The dimensional model has a number of important data warehouse advantages that the ER model lacks. First advantage of the dimensional model is that there are standard type of joins and framework. All dimensions can be thought of as symmetrically equal entry points into the fact table. The logical design can be done independent of expected query patterns. The user interfaces are symmetrical, the query strategies are symmetrical, and the SQL generated against the dimensional model is symmetrical. In other words,
You will never find attributes in fact tables and facts in dimension tables. If you see a non-fact field in the fact table, you can assume that it is a key to a dimension table
Second advantage of the dimensional model is that it is smoothly extensible to accommodate unexpected new data elements and new design decisions. First, all existing tables (both fact and dimension) can be changed in place by simply adding new data rows in the table. Data should not have to be reloaded. Typically, No query tool OR reporting tool needs to be reprogrammed to accommodate the change. All old applications continue to run without yielding different results. You can, respectively, make the following graceful changes to the design after the data warehouse is up and running by:
Adding new unanticipated facts (that is, new additive numeric fields in the fact table), as long as they are consistent with the fundamental grain of the existing fact table. Adding completely new dimensions, as long as there is a single value of that dimension defined for each existing fact record Adding new, unanticipated dimensional attributes. Breaking existing dimension records down to a lower level of granularity from a certain point in time forward.

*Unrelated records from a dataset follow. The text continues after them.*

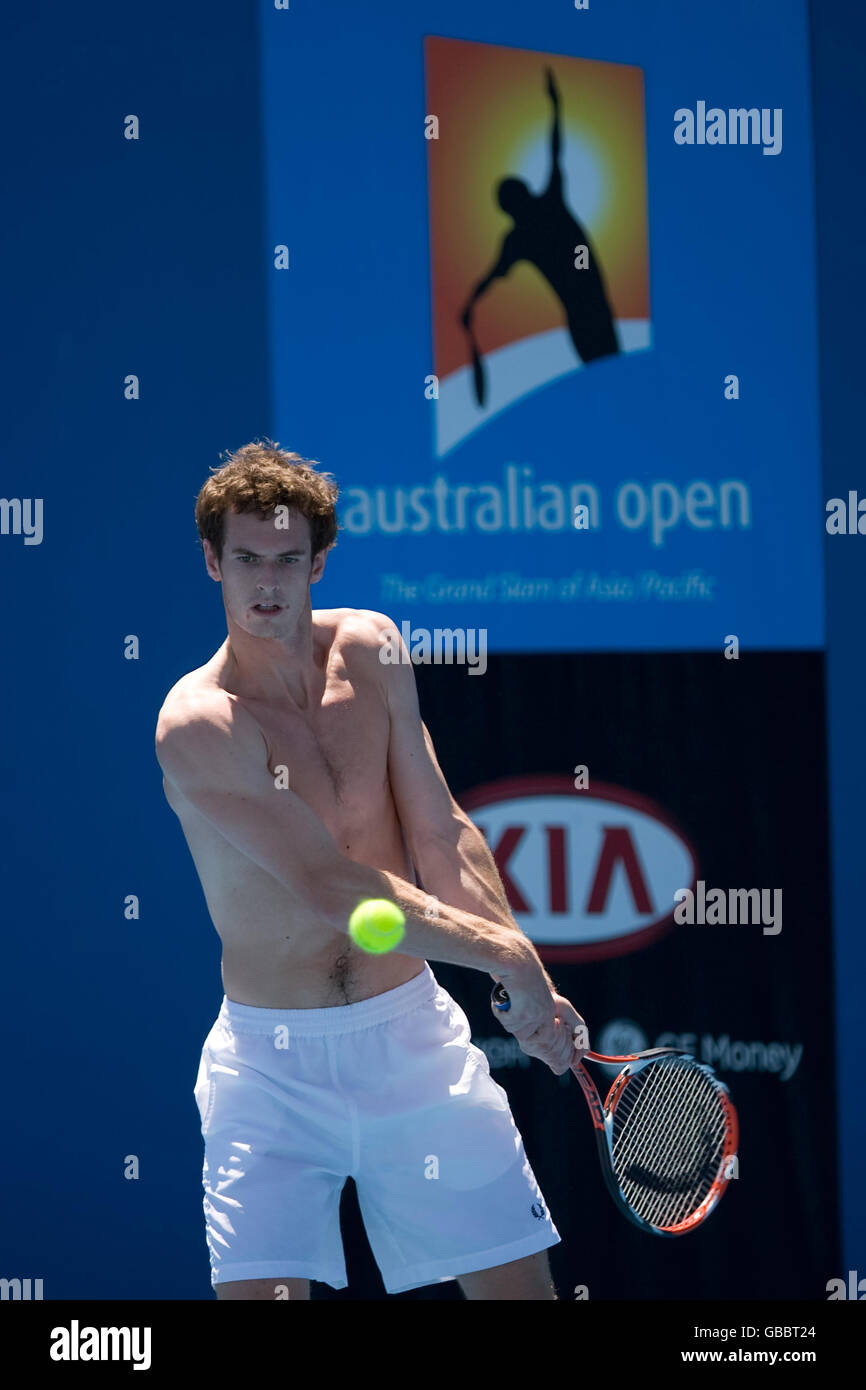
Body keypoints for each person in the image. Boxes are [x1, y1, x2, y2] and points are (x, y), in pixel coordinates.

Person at [155, 439, 587, 1300]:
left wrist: (511, 961)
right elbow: (333, 891)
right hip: (268, 1073)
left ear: (321, 560)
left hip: (414, 1046)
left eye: (287, 560)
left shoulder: (373, 648)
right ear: (213, 562)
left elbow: (440, 829)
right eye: (246, 559)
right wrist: (509, 959)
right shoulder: (197, 723)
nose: (267, 583)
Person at [459, 67, 620, 365]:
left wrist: (469, 305)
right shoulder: (539, 214)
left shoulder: (521, 234)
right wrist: (556, 105)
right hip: (589, 313)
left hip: (587, 313)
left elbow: (490, 278)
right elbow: (555, 150)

Third advantage of the dimensional model is that there is a body of standard approaches for handling common modeling situations in the business world. Each of these situations has a wellunderstood set of alternatives that can be specifically programmed in report writers, query tools, and other user interfaces. These modeling situations include:
Slowly changing dimensions, where a 'constant' dimension such as Product OR Customer actually evolves slowly and asynchronously. Dimensional modeling provides specific techniques for handling slowly changing dimensions, depending on the business environment. Heterogeneous products, where a business such as a bank needs to: o Track a number of different lines of business together within a single common set of attributes and facts, but at the same time.. o It needs to describe and measure the individual lines of business in highly idiosyncratic ways using incompatible measures.